A legislação estabelece que hospitais, maternidades e unidades de saúde, tanto da rede pública quanto privada, devem notificar casos suspeitos ou confirmados de gravidez em crianças e adolescentes com menos de 14 anos.
Comunicação deve ocorrer em até cinco dias úteis
De acordo com a norma, a comunicação deve ser feita em até cinco dias úteis após o atendimento em que a gravidez for constatada. As informações precisam ser encaminhadas à delegacia local e ao Conselho Tutelar do município onde a menor reside.
As notificações devem conter nome completo da criança ou adolescente, filiação, endereço residencial e telefone para contato. O texto da lei também autoriza o Poder Executivo a criar formulários específicos ou estabelecer um fluxo padrão para o envio dessas informações.
Lei prevê sigilo e proteção de dados da menor
A legislação determina que o acesso aos dados seja restrito exclusivamente aos profissionais diretamente envolvidos no atendimento e nos procedimentos legais. A identidade, a imagem e as informações pessoais da criança ou adolescente devem ser preservadas, com o objetivo de garantir a privacidade da menor e de sua família.

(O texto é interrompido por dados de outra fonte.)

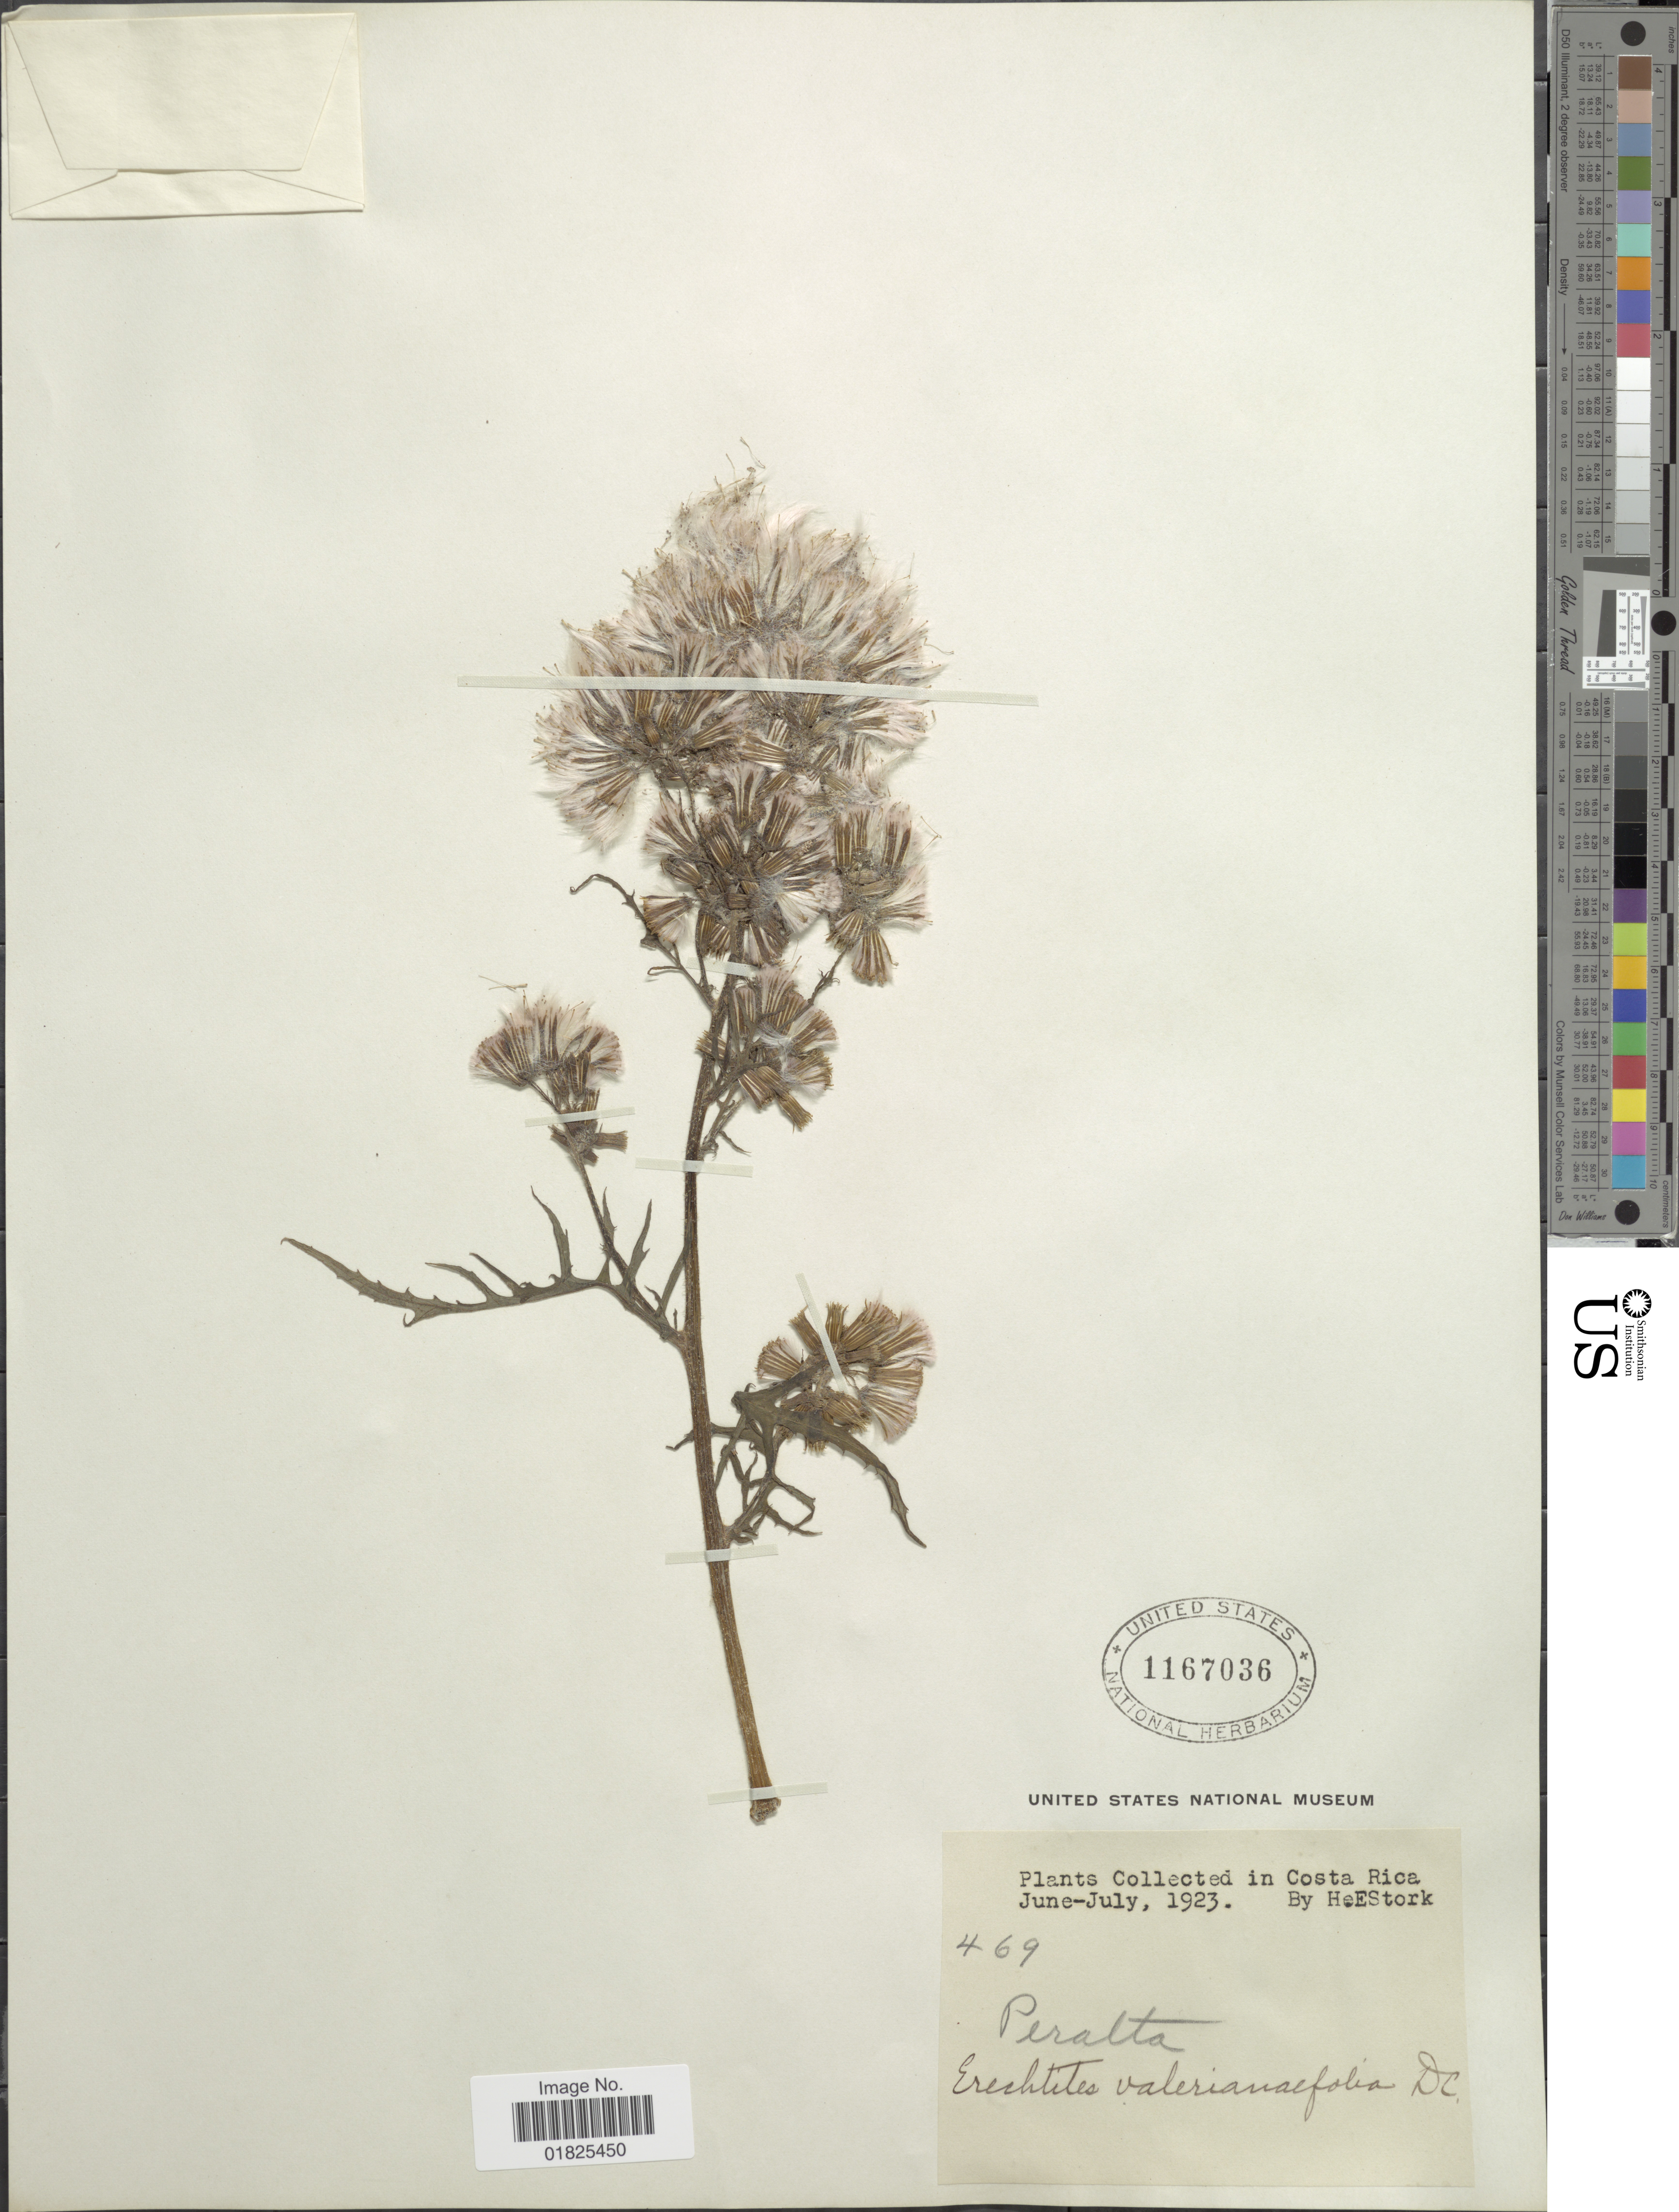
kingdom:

Unidades de saúde podem ser multadas em caso de descumprimento
O não cumprimento da lei pode resultar em penalidades para as unidades de saúde. As sanções incluem advertência e aplicação de multa, que pode variar de um a dez salários mínimos, conforme a gravidade da infração.
Em casos de reincidência, o valor da multa poderá ser dobrado. Os recursos arrecadados com as penalidades serão destinados ao Fundo Estadual da Criança e do Adolescente (FECA).